(Collected data entries)
⁂
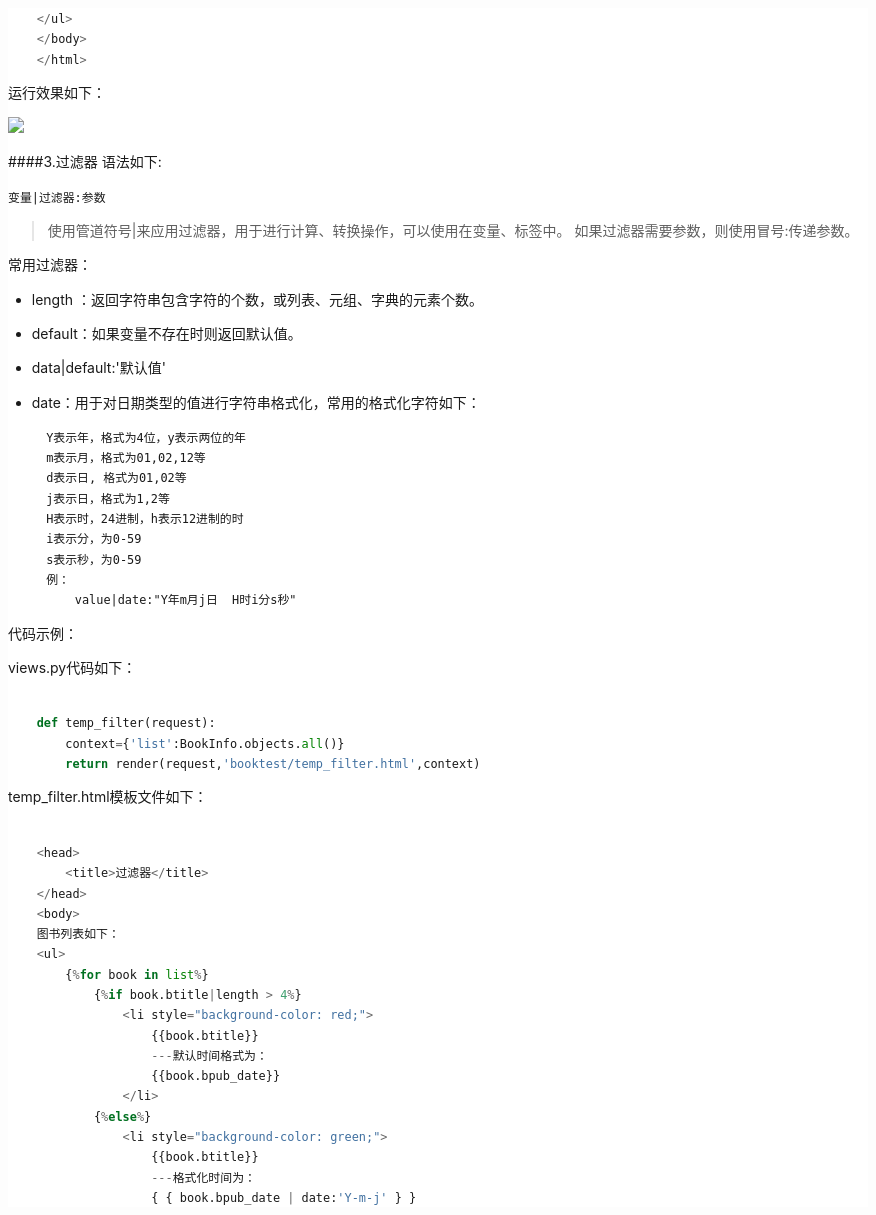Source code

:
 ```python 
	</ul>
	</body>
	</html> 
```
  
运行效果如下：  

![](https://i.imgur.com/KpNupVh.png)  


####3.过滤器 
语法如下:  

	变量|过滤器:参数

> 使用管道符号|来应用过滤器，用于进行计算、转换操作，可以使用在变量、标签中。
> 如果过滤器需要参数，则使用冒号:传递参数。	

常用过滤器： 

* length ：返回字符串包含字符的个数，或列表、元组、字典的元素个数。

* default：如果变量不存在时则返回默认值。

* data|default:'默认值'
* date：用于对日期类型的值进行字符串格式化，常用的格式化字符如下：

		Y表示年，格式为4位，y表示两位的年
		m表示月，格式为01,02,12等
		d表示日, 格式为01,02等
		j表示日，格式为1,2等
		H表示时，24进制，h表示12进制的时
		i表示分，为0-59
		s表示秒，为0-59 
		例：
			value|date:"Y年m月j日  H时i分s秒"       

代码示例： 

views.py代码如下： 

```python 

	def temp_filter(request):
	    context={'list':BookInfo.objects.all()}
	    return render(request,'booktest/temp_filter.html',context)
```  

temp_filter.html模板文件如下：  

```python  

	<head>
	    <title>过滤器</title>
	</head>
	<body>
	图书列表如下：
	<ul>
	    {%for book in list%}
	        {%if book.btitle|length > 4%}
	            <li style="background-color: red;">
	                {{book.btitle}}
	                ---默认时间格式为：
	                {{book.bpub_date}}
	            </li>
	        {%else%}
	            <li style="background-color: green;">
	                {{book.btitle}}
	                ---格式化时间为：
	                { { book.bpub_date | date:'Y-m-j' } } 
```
⁂
• _Exercise requirements_
Copy out every line above without change, dropping the pictures.

• _Exercise response_
Source code

:
 ```python 
	</ul>
	</body>
	</html> 
```
  
运行效果如下：  

![](https://i.imgur.com/KpNupVh.png)  


####3.过滤器 
语法如下:  

	变量|过滤器:参数

> 使用管道符号|来应用过滤器，用于进行计算、转换操作，可以使用在变量、标签中。
> 如果过滤器需要参数，则使用冒号:传递参数。	

常用过滤器： 

* length ：返回字符串包含字符的个数，或列表、元组、字典的元素个数。

* default：如果变量不存在时则返回默认值。

* data|default:'默认值'
* date：用于对日期类型的值进行字符串格式化，常用的格式化字符如下：

		Y表示年，格式为4位，y表示两位的年
		m表示月，格式为01,02,12等
		d表示日, 格式为01,02等
		j表示日，格式为1,2等
		H表示时，24进制，h表示12进制的时
		i表示分，为0-59
		s表示秒，为0-59 
		例：
			value|date:"Y年m月j日  H时i分s秒"       

代码示例： 

views.py代码如下： 

```python 

	def temp_filter(request):
	    context={'list':BookInfo.objects.all()}
	    return render(request,'booktest/temp_filter.html',context)
```  

temp_filter.html模板文件如下：  

```python  

	<head>
	    <title>过滤器</title>
	</head>
	<body>
	图书列表如下：
	<ul>
	    {%for book in list%}
	        {%if book.btitle|length > 4%}
	            <li style="background-color: red;">
	                {{book.btitle}}
	                ---默认时间格式为：
	                {{book.bpub_date}}
	            </li>
	        {%else%}
	            <li style="background-color: green;">
	                {{book.btitle}}
	                ---格式化时间为：
	                { { book.bpub_date | date:'Y-m-j' } } 
```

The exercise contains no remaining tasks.